Em dois dias de governo foram lançadas diversas pautas bomba, fim do Ministério do Trabalho e Ministério da Cultura, diminuição do aumento estimado do salário mínimo, integração da Coaf ao governo, ente outras. Dentre a esse caos a pauta carro-chefe foi a afirmação da ministra Damaris dizendo que: “Na nova era, meninas vestem rosa e meninos vestem azul”.

O que para alguns foi muito óbvio — para outros nem tanto — a fala da ministra indica os caminhos que a presidência irá trilhar; as pautas identitárias não terão vez e o conservadorismo será a nova lei.

Mas afinal, esse tópico tem importância em uma país onde os índices de fome, mortes, violência e analfabetismo têm um crescimento exponencial?

Metade da autodeclarada oposição apontou que sim, enquanto a outra metade que acredita que não. Essa guerra expôs uma realidade cruel — não sabemos lidar com um governo ultraconservador.

A roupa não importa, o discurso sim.

As pautas que correspondem a identidades foram negligenciadas por muitos anos durante as revoluções populares, e se tornaram um assunto apêndice das políticas públicas. Hoje, criar um binarismo em torno de economia e identidade é deslegitimar o trabalho de movimentos políticos que tiveram um aumento exponente no cenário brasileiro.
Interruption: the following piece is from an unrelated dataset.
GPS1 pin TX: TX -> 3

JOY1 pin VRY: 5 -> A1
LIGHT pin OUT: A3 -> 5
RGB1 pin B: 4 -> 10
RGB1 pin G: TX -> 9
Precisamos aprender a separar o joio do trigo e entender que pautas identitárias é uma parte importante da luta da oposição, mas não podemos deixar que ela se torne cortina de fumaça.
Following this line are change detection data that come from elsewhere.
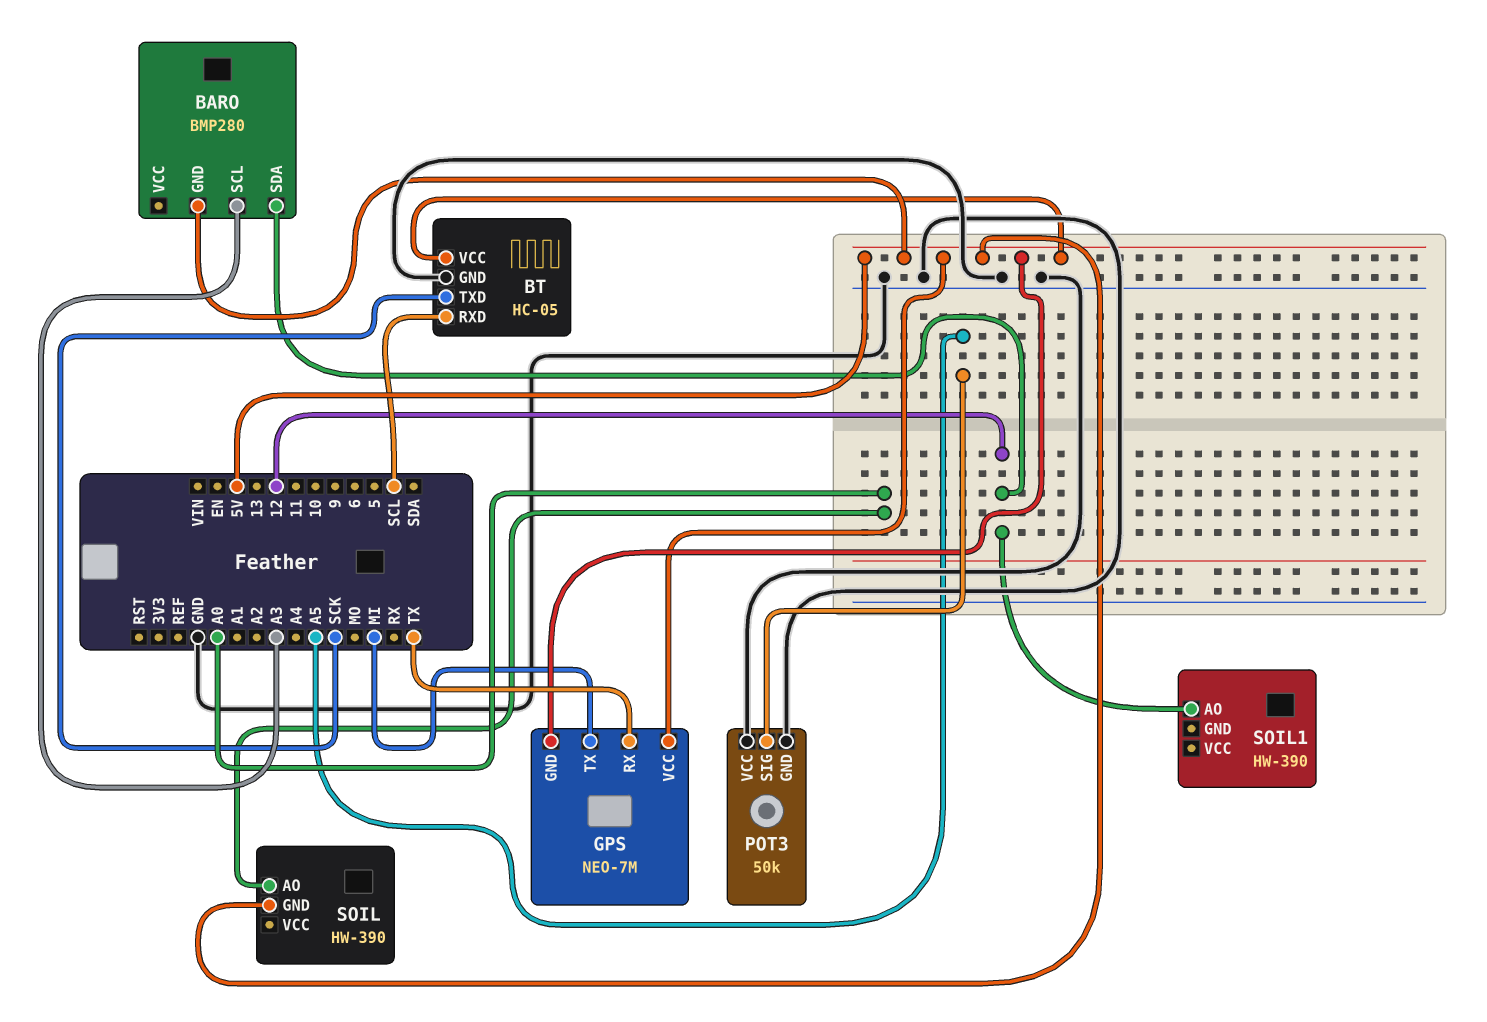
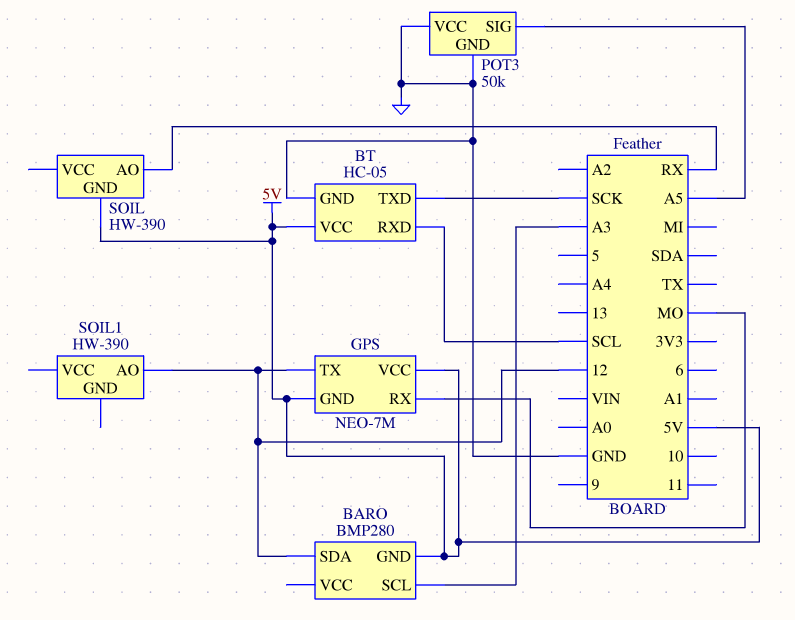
GPS pin RX: TX -> MO
GPS pin TX: MI -> 12
SOIL pin AO: A0 -> RX

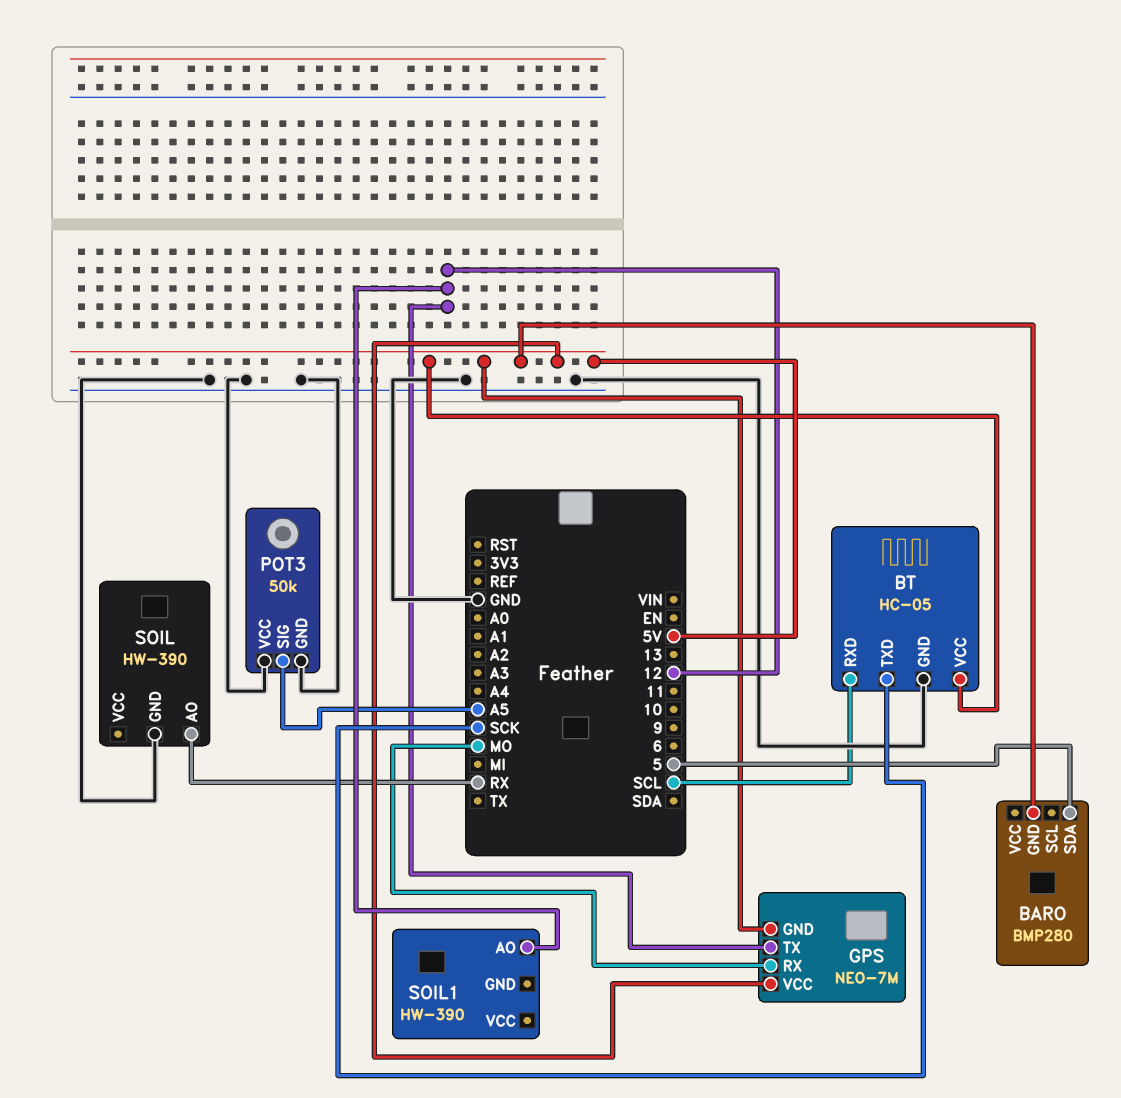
BARO pin SCL: A3 -> none
BARO pin SDA: 12 -> 5
SOIL pin GND: 5V -> GND

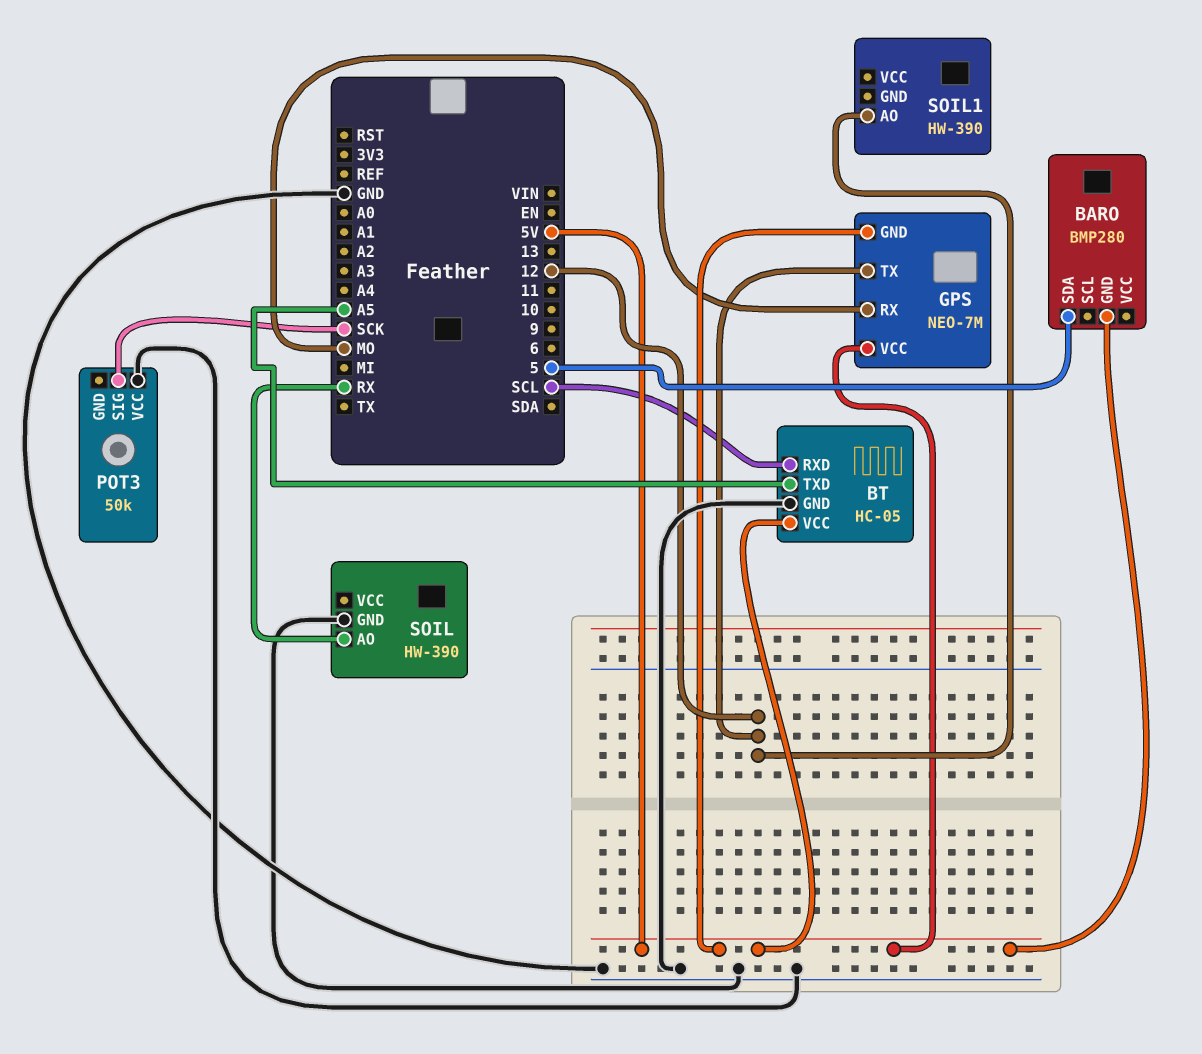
BT pin TXD: SCK -> A5
POT3 pin GND: GND -> none
POT3 pin SIG: A5 -> SCK

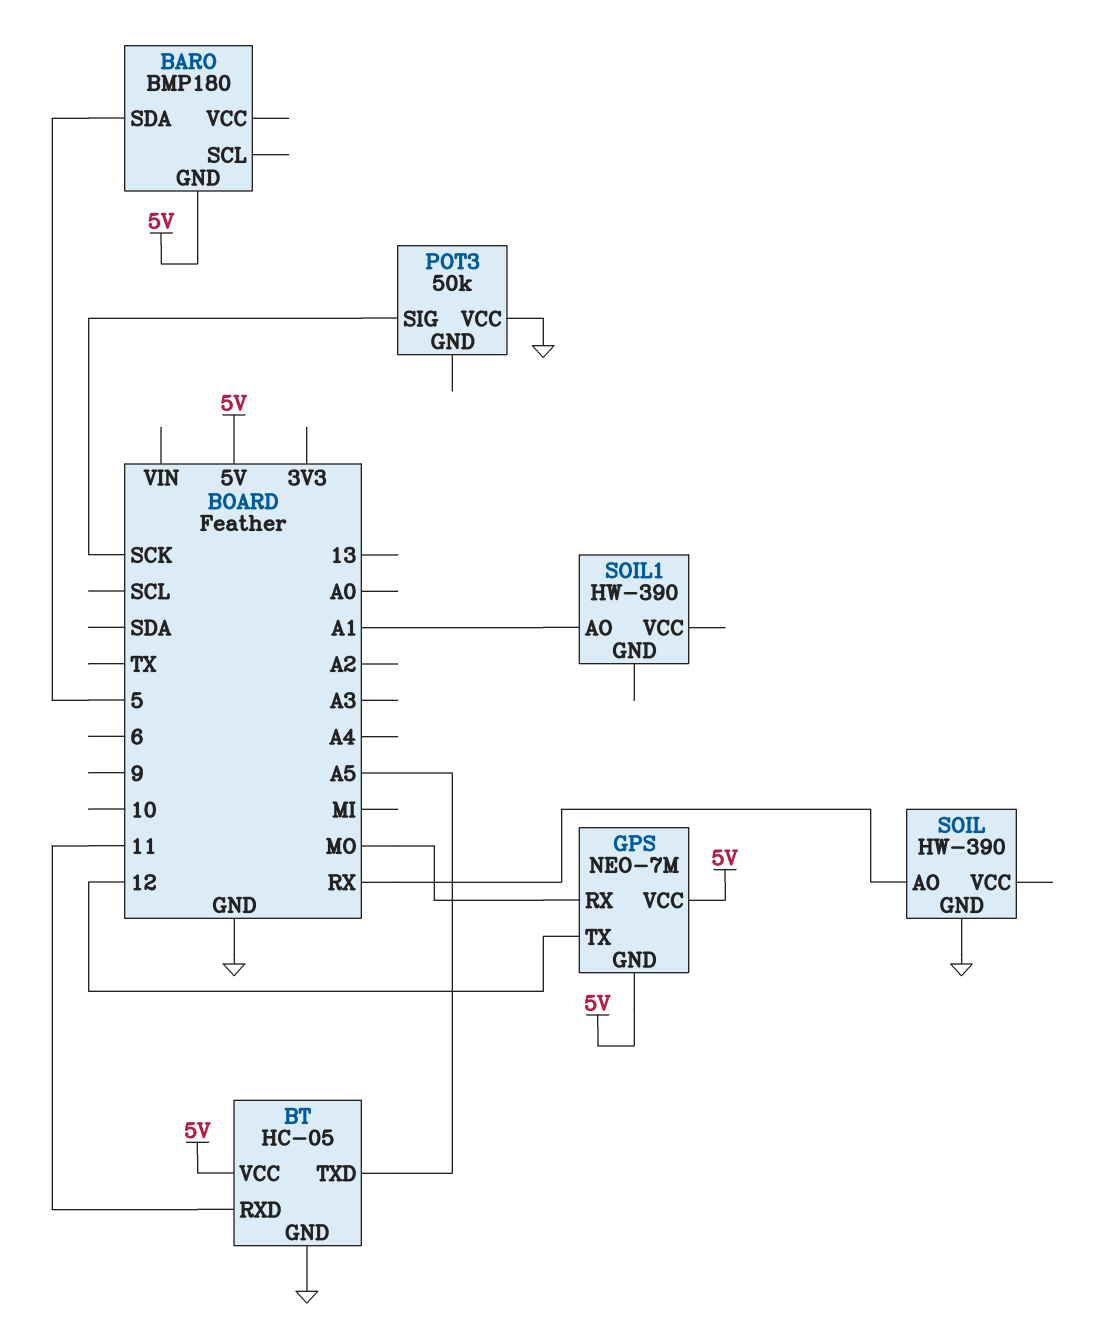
BARO: BMP280 -> BMP180
BT pin RXD: SCL -> 11
SOIL1 pin AO: 12 -> A1

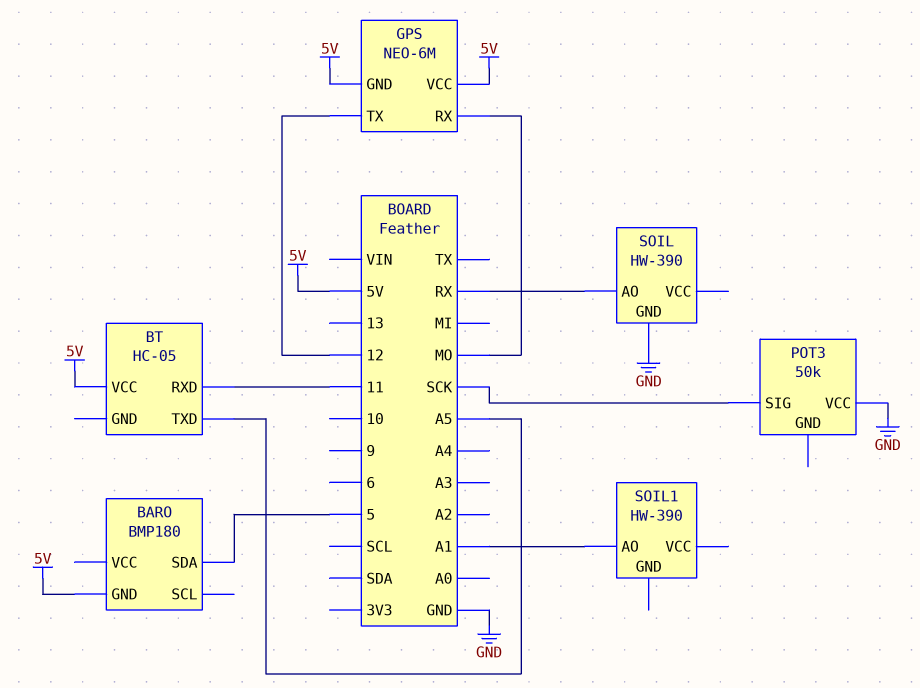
BT pin GND: GND -> none
GPS: NEO-7M -> NEO-6M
O enfraquecimento desses movimentos, já acenado pelo novo governo, pode resultar não apenas na negligência para comunidades como LGBT, mas também na perda de direitos adquiridos — por mais irreal que isso pareça. Além disso, questões políticas são inseparáveis de questões sociais. Há uma gama de data que as questões identitárias como machismo e racismo interferem de modo significativo na economia e segurança pública.
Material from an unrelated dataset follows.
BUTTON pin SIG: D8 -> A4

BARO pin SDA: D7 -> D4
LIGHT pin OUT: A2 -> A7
Por esses motivos, cheguei à conclusão que este debate não é apenas importante como crucial para prevenir que problemas como violência, fome, etc… agravem-se. Porém, ele está sendo feito de modo equivocado, por causa da surpeficialidade em torno das discussões.

Qual é a receita?

Precisamos deixar a liquidez do discurso e aprofundar naquilo que ele representa. É preciso entender os motivos e as ideias por trás do discurso da Damaris, do sumiço do Queiroz, do populismo barato, da guerra contra imprensa do atual governo e outras questões que ainda estão por vir. A partir daí combater a doença e não os sintomas.

Agora, mais do que nunca, precisamos ser mais profundos no diálogo e compreender sobre o que estamos falando. Estamos em um momento em que pessoas estão soltando conceitos ao léu sem a menor consciência do que ele representa, fazendo de tudo para ganhar o argumento– vide Kéfora falando sobre mainsplaning.

É importante entender a estratégia da Situação e jogar o jogo de forma justa, tirando os muros da academia e aproximando o conhecimento teórico a práxis.

A oposição não deve deixar de lado as pautas que ferem as minorias. A receita é saber dialogar e lutar contra toda e qualquer opressão.